Participants broadly agreed on the importance of fully integrating LTSS with medical care, a barrier that rarely is breached in today’s health care system. However, there was no consensus on how best to accomplish this goal.
Many felt that functional and physical limitations should be considered public health issues and thus integrated into the nation’s public health system. Others worried that this model risks medicalizing LTSS.
Still others focused on the benefits of enhancing services and supports through Medicare managed care, such as Medicare Advantage plans and Special Needs Plans. MA plans have been expanding these benefits and several roundtable participants recommended payment and regulatory reforms to accelerate change.
Racial inequities
Participants broadly agreed on the importance of improving pay and working conditions for direct care workers. This need was exposed by the pandemic where many aides died while others may have inadvertently infected residents of the long-term care facilities where they worked, often because many need to work two or three caregiver jobs to make a sufficient income.
The group broadly agreed on the need to address racial inequities in the long-term care system.
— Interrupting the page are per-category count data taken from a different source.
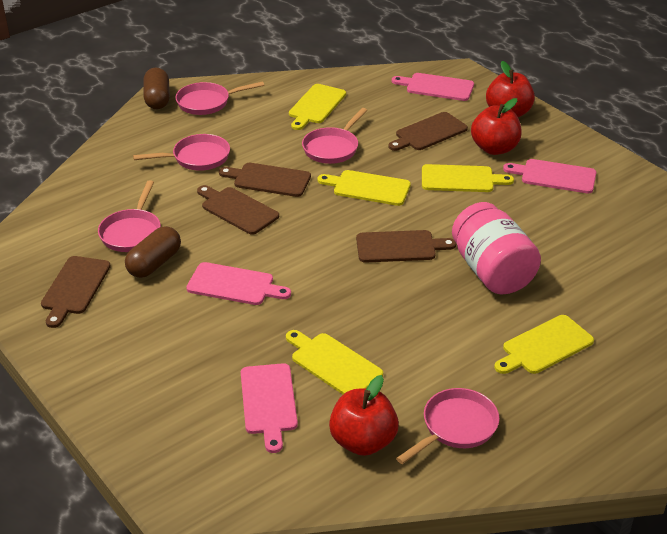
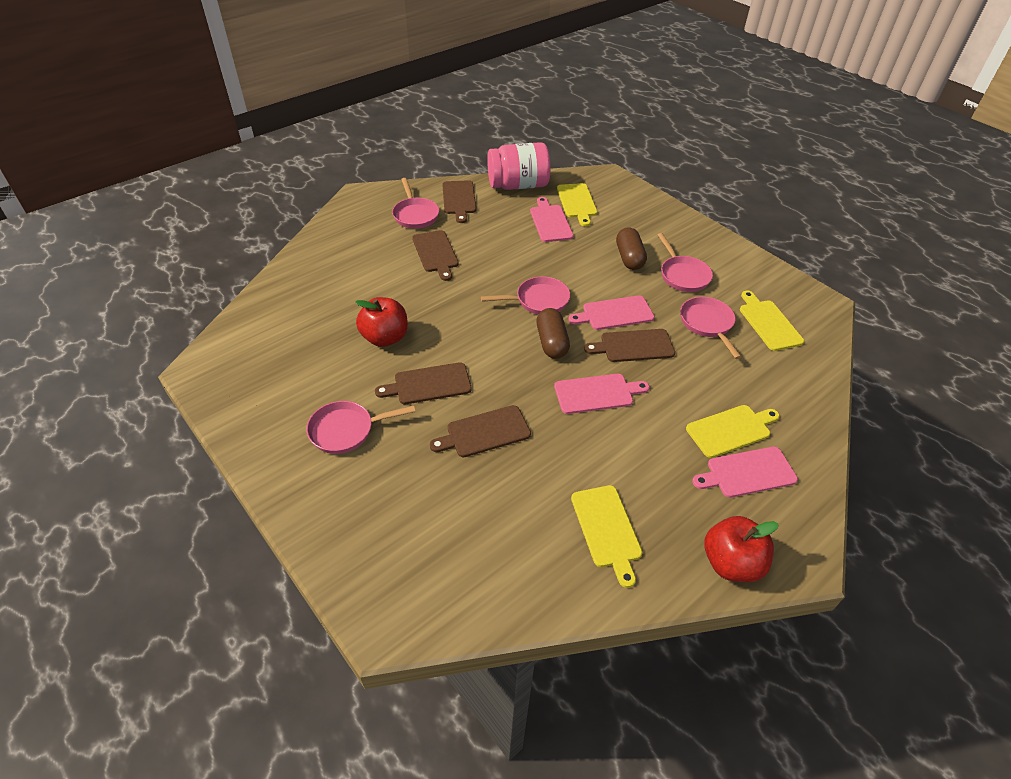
red apple: 3 -> 2
yellow cutting board: 5 -> 4

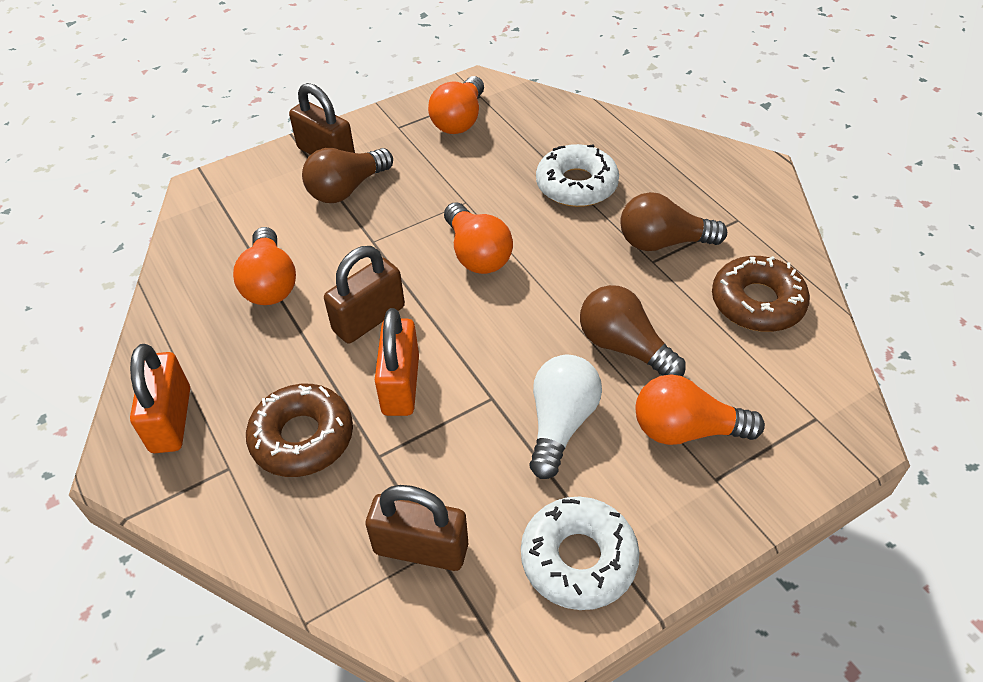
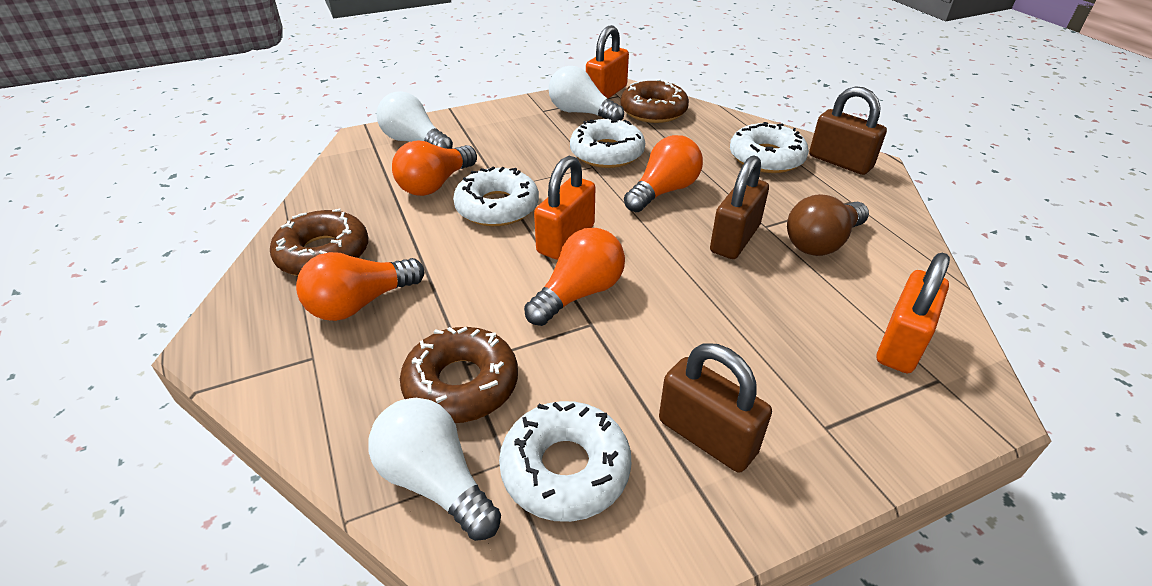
brown donut: 2 -> 3
brown light bulb: 3 -> 1
orange padlock: 2 -> 3
white donut: 2 -> 4
white light bulb: 1 -> 3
Here too, the covid-19 experience amplified a long-standing problem. Extensive research has found that facilities with a larger percentage of Black residents were far more likely to have outbreaks and deaths than those with larger shares of White residents.
Finally, while participants disagreed about the future viability of traditional nursing homes, they broadly agreed that some form of congregate care will be necessary for many frail older adults. These settings may be small homes such as Green Houses, reimagined assisted living, or some new alternatives.
This roundtable did not resolve LTSS challenges, but it highlighted many possible solutions. And it began what should be an intense national discussion on how to fix our badly broken system of long-term care.